Free download MySync for GoFlex Home MySync for GoFlex Home for Mac OS X. MySync for GoFlex Home - As a Seagate Share Pro subscriber, your GoFlex Home is enabled with MySync. Connect the GoFlex drive to the computer. Click Don't Use if a TimeMachine prompt appears. Double-click the GoFlex icon on the desktop (it may take a minute for the icon to appear). Double-click the Mac Install.dmg file. Double click MacInstall. Follow the Wizard and choose Mac and PC. Complete the installation wizard.
But then it died, taking all the movies I hadn’t watched yet with it.

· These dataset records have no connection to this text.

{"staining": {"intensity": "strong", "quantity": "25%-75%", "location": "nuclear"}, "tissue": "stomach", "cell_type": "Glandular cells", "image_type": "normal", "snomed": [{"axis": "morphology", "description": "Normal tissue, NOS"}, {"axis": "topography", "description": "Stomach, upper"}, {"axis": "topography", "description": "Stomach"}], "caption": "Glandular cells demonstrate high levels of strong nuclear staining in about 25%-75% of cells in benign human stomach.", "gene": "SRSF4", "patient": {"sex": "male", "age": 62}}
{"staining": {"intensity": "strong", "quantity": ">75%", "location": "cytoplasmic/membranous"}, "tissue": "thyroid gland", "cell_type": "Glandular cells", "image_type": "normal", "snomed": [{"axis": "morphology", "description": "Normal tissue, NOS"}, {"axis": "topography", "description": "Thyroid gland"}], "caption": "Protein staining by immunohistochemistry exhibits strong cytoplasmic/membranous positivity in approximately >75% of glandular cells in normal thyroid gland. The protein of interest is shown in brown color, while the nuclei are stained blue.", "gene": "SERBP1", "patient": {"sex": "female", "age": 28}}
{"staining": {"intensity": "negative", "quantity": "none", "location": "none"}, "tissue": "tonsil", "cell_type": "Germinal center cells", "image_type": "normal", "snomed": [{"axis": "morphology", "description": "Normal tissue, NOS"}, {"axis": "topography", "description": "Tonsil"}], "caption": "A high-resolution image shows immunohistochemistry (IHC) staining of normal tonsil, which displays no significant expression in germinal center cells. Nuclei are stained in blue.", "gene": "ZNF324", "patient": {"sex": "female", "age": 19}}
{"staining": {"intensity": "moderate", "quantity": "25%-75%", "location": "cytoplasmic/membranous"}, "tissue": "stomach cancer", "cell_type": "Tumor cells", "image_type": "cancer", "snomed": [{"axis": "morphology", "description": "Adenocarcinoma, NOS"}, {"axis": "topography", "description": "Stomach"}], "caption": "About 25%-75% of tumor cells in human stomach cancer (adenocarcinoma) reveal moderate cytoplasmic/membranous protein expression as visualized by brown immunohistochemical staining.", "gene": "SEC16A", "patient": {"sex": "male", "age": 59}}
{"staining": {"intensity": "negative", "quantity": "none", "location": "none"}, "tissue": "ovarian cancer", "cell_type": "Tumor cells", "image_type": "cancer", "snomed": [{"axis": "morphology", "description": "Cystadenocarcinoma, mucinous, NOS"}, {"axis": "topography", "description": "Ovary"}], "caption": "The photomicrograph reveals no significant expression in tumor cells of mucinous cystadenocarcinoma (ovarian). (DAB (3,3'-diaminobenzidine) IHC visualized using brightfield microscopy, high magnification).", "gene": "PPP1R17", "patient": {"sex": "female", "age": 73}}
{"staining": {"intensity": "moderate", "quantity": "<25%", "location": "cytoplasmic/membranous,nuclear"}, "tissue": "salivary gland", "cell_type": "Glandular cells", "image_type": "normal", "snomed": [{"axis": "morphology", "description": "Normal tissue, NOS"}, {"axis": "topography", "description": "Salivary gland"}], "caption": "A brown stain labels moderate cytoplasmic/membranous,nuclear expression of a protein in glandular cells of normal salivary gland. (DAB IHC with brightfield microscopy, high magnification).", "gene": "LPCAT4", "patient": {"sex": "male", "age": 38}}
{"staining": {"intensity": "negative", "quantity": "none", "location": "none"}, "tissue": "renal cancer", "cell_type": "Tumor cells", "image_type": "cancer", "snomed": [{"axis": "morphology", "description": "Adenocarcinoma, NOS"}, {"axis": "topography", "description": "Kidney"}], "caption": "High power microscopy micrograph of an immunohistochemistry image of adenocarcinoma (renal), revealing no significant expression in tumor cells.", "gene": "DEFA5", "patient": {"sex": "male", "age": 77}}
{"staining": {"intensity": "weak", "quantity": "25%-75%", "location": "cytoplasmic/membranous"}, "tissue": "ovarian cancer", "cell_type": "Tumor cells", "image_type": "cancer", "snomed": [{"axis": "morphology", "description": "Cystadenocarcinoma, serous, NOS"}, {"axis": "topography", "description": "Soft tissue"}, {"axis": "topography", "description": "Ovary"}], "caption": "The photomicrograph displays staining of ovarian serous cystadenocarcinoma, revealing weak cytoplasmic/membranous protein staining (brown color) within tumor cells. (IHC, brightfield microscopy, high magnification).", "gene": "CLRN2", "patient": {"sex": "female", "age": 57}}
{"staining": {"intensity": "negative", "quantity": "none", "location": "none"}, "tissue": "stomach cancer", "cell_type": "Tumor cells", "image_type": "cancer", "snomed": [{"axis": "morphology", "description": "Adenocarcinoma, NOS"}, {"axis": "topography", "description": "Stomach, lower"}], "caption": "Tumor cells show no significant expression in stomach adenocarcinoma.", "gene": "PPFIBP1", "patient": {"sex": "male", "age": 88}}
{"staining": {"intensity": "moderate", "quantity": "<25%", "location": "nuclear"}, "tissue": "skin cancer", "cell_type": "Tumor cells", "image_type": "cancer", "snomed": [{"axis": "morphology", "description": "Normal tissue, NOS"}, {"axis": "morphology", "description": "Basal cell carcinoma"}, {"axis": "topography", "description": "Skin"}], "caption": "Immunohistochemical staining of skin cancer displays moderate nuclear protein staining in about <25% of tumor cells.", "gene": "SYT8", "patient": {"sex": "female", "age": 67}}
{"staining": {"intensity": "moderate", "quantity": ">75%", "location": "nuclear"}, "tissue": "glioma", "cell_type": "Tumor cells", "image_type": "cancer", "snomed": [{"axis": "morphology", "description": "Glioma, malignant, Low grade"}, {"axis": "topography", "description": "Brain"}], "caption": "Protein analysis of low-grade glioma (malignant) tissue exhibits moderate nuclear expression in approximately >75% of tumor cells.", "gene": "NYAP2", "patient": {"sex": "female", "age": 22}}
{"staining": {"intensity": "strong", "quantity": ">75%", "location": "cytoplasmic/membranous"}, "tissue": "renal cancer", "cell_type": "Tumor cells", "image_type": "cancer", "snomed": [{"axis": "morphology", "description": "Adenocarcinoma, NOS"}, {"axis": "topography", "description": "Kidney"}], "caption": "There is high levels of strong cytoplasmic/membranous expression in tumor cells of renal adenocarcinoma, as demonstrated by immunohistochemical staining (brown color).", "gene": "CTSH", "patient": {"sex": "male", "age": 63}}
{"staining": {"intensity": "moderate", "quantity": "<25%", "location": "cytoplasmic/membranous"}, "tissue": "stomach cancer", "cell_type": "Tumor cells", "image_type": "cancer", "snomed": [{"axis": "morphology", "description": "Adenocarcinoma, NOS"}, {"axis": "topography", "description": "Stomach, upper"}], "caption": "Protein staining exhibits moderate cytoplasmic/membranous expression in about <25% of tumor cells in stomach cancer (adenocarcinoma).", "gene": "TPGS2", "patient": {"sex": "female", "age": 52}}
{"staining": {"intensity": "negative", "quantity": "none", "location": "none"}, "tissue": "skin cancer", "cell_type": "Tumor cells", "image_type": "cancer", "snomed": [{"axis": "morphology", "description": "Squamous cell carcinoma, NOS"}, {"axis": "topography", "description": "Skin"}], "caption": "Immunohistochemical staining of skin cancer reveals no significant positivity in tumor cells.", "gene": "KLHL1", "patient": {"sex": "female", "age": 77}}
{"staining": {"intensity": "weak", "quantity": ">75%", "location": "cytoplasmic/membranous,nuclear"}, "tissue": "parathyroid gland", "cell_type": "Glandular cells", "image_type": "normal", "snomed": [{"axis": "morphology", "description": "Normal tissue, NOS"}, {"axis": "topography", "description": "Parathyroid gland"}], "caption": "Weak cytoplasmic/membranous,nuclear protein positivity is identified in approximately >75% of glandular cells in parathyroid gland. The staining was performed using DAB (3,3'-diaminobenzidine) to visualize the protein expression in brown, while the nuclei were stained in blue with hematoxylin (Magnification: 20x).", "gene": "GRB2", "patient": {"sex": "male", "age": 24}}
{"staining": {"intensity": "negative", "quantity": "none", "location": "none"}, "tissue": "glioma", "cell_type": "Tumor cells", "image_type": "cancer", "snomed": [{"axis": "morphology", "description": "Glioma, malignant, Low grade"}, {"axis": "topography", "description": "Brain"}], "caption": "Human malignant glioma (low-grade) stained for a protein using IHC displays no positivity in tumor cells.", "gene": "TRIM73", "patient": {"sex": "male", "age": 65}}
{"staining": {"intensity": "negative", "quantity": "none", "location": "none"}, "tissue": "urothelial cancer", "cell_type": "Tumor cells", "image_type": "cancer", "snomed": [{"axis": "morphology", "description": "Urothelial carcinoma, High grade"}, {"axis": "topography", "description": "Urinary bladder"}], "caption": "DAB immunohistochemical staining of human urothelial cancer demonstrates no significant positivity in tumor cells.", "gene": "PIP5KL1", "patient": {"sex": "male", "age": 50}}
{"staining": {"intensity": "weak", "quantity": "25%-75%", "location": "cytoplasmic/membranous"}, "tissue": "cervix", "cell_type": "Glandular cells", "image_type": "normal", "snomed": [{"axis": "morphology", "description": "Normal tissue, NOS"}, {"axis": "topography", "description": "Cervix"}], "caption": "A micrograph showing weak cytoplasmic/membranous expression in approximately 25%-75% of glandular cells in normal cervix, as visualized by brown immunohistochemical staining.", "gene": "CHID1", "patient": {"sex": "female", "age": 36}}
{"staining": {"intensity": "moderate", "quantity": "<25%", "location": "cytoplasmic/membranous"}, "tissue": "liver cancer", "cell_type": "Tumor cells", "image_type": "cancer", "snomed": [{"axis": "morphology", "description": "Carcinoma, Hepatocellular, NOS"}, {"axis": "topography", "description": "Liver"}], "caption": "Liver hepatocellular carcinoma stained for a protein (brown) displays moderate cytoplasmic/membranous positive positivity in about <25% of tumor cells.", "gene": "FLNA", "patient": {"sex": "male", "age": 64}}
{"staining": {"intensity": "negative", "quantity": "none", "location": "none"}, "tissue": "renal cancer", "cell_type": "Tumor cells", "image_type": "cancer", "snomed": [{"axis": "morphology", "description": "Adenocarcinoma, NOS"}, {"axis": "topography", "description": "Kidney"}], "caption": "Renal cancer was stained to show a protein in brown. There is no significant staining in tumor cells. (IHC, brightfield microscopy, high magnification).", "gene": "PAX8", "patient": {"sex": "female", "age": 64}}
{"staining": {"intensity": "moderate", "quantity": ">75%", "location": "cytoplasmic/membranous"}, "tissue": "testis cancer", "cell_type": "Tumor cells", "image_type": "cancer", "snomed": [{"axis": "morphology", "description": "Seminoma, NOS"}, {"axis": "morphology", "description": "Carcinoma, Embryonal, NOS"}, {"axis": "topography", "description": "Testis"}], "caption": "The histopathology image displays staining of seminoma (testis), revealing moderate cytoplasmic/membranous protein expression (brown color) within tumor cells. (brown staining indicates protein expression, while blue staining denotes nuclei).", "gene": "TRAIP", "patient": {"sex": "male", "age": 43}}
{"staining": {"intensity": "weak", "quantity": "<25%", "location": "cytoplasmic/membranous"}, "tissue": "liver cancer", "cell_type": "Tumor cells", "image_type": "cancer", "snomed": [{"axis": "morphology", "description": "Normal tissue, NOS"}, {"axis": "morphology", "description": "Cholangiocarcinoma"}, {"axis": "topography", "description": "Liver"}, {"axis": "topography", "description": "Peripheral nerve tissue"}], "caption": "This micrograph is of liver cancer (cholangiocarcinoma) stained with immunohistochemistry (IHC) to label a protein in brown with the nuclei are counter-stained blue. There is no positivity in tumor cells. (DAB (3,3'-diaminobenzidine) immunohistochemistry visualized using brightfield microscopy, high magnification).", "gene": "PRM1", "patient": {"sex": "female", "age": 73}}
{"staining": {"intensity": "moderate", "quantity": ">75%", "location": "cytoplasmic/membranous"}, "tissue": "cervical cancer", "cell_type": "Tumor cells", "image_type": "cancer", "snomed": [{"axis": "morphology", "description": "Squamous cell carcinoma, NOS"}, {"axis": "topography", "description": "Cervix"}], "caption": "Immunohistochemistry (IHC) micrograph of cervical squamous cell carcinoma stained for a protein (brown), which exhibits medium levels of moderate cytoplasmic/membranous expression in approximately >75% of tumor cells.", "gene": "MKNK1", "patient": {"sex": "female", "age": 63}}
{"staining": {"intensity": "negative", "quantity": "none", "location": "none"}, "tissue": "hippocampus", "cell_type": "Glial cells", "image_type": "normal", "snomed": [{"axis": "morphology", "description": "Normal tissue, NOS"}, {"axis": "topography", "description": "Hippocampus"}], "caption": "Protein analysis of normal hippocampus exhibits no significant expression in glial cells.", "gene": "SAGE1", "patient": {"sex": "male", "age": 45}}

Actually, it was only the hard drive that failed, but that’s where all the movies were. The disk just wouldn’t mount, no matter what I tried. I even found the secret SSH access and tried to force mount it. No dice. Maybe I just needed to run fsck, I thought, but there was no way to run it on this disk while it was attached to the NAS. So, I had to find instructions on how to remove the drive from the NAS case, with my plan being to install the drive in another computer where I’d be able to run some more diagnostics or use other tools to repair it.
Removing the drive took a little elbow grease, but after installing it in a linux server I have here, I noticed 2 things: the drive still wasn’t mountable because the device wasn’t even seen by the OS, and there was a faint beep coming from the hard drive every 1 or 2 seconds for the first 5 minutes after it powered up.
I searched the interwebs high and low for any idea what could be happening. I found a video of someone on youtube with exactly the same problem. There was mechanical failure and nothing I could do about it without spending a ton of cash for data recovery services.
So, what could I do with the GoFlex Home device? I also had a 1TB Seagate FreeAgent Desk external hard drive that I had to stop using because it had issues remounting after the computer spun it down. It’s been sitting on a shelf for at least a year, but the drive inside it should still be usable (assuming the remounting issue was because of the drive controller in the FreeAgent Desk enclosure). So I cracked the FreeAgent open — on my own with the elegance of an orangutan, pulled out the drive and pitched the broken enclosure in the recycling bin. Finally, I got a break; it turned out that the FreeAgent disk was a 1TB version of the 2TB disk that had failed in the GoFlex Home.
So I installed the 1TB drive into the GoFlex Home and powered it up. And it worked. Kind of.
![Download Download](/uploads/1/1/8/3/118301089/143033909.png)
The 1TB drive was formatted with HFS+, and the GoFlex didn’t like it very much. It took a few attempts at reformatting the disk using the GoFlex web console, but then it was only formatting the free space for some reason and showing me that there was only 600GB free. Sigh. So I tried the secret SSH access again, and was again stopped short because the linux build running on the GoFlex didn’t include the standard disk tools, and there was no way to install them without hacking the NAS and installing linux fresh.
And there happens to be instructions on the internet for exactly how to do this. The GoFlex Home is an ARMv5 device with plenty of capability to be a small linux server. It’s basically what it is before Seagate cripples it, anyway.
Installing ArchLinux on the GoFlex Home was easy as pie, and everything was working fine with the new-ish drive (recovered from another failed Seagate product) in the enclosure. The next part was to install FTP and netatalk to restore its NAS capability and then miniDLNA to restore its streaming capability.
Goflex Home Mac Download Cnet
![Home Home](/uploads/1/1/8/3/118301089/494558743.jpg)
Goflex Home Software
So far everything has been working fine, but the netatalk transfers have been very, very slow. I’ve been reading how Mac OS X Lion and Mountain Lion have been hardwired to limit the transfer speeds to netatalk servers that aren’t on Mac OS X Server. I’m hoping that’s not the case.